Correctness guarantees
- At-least-once processing: A task will be processed, even after failures or restarts.
- Idempotency keys: Use idempotency to protect external side effects on retries and fail-overs.
- Bounded work duplication: Overlaps are minimized by short leases and rapid detection of stale ownership.
Operational behavior
- Self-healing workers: New workers can join at any time to pick up stranded or backlogged tasks.
- Zero shared locks: No external systems required—coordination happens in Postgres you already run.
- Fair rebalancing: Workers periodically rebalance claims to keep throughput high during spikes.
Example: resilient task with retries
Define a task with backoff and rely on fail-over to recover from crashes automatically.
src/hyrex/tasks.py
1# Python
2from hyrex import HyrexRegistry
3
4hy = HyrexRegistry()
5
6@hy.task(
7 max_retries=5, # deterministic retries
8 retry_backoff=lambda a: 2**a # exponential backoff
9)
10def process_invoice(payload: dict):
11 """
12 Resilient task. Hyrex coordinates leases/heartbeats so if a worker
13 disappears mid-flight, another healthy worker can resume after the lease expires.

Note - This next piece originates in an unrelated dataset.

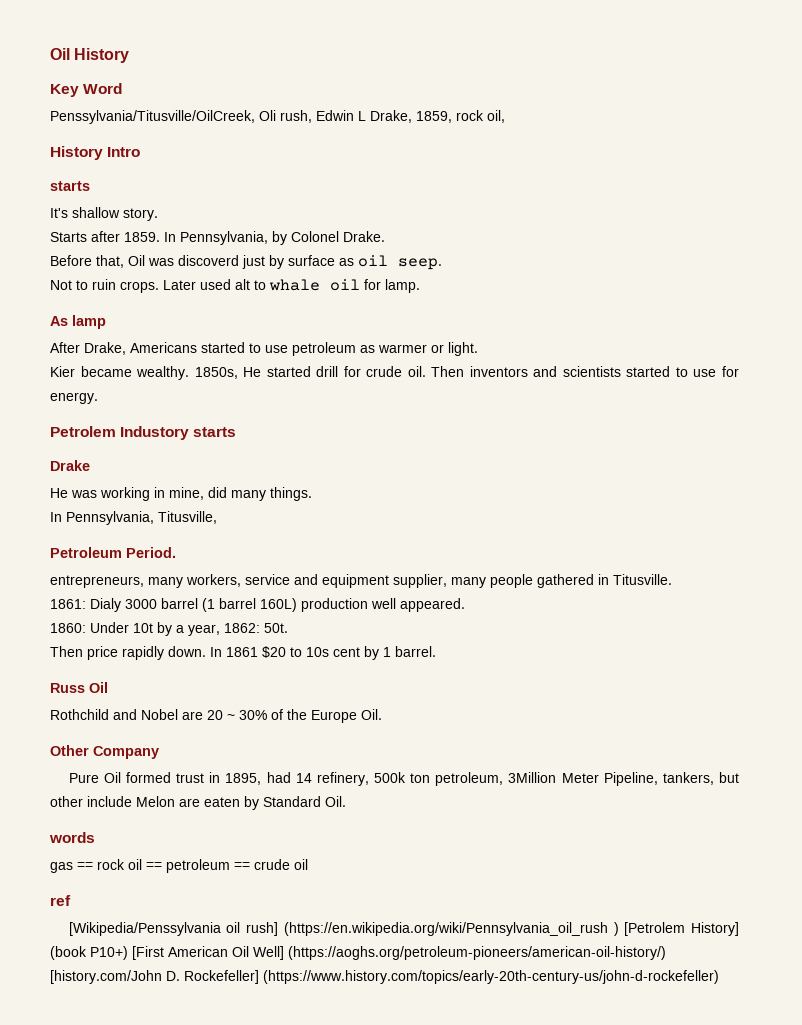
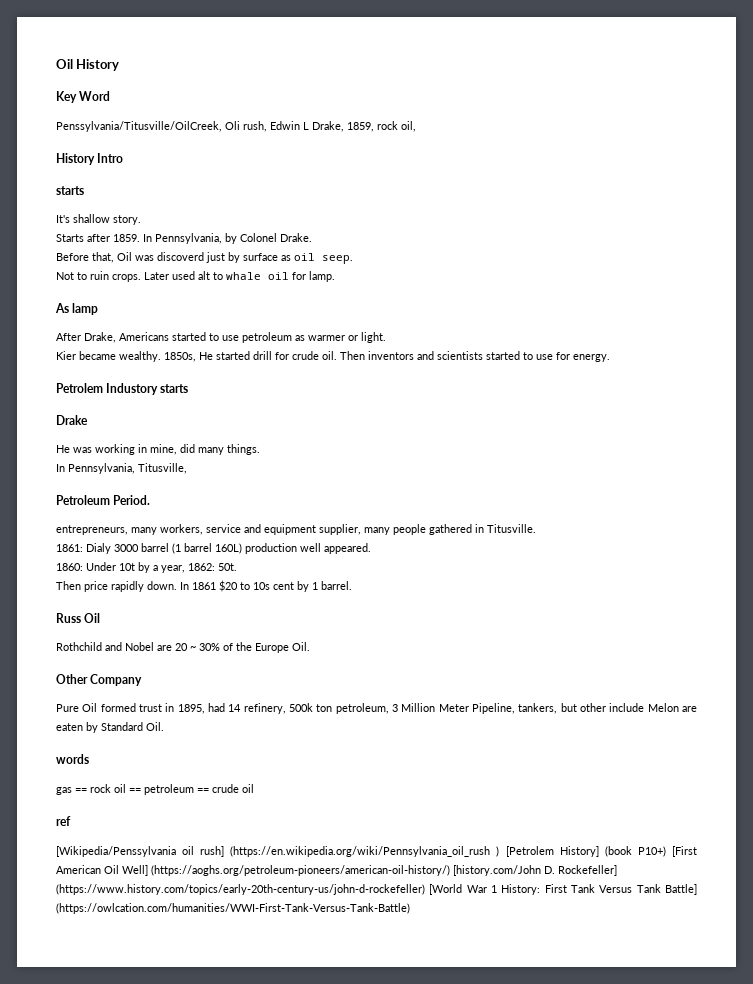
[508,772,557,783] 3Million -> [391,703,436,712] 3 Million
(719, 977) none -> [429,884,697,895] [56,903,410,914] [World War 1 History: First Tank Versus Tank Battle] (https://owlcation.com/humanities/WWI-First-Tank-Versus-Tank-Battle)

14 Use idempotency (e.g., invoice_id) to make retries/fail-overs safe.
15 """
16 invoice_id = payload["invoiceId"]
17
18 # Ensure external side effects are idempotent across retries/fail-overs
19 charge_customer(invoice_id)
20 mark_paid(invoice_id)If the worker running processInvoice dies mid-flight, another worker will acquire the task once the lease expires and continue processing using the same retry/backoff policy.